WORK ORDER:
Once you reach the line containing "plus Power Supply", copy it and every line after it exactly, through the end of the data below.

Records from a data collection
☆ ☆ ☆
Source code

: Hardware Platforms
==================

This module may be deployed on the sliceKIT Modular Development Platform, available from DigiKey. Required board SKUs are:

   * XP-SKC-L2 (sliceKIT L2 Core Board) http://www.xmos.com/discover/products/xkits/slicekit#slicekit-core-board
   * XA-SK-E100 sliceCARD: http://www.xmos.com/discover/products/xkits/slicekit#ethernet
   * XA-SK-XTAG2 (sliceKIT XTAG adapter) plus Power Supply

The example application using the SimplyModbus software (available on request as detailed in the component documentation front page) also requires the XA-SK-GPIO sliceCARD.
☆ ☆ ☆
YOUR RESPONSE:
   * XA-SK-XTAG2 (sliceKIT XTAG adapter) plus Power Supply

The example application using the SimplyModbus software (available on request as detailed in the component documentation front page) also requires the XA-SK-GPIO sliceCARD.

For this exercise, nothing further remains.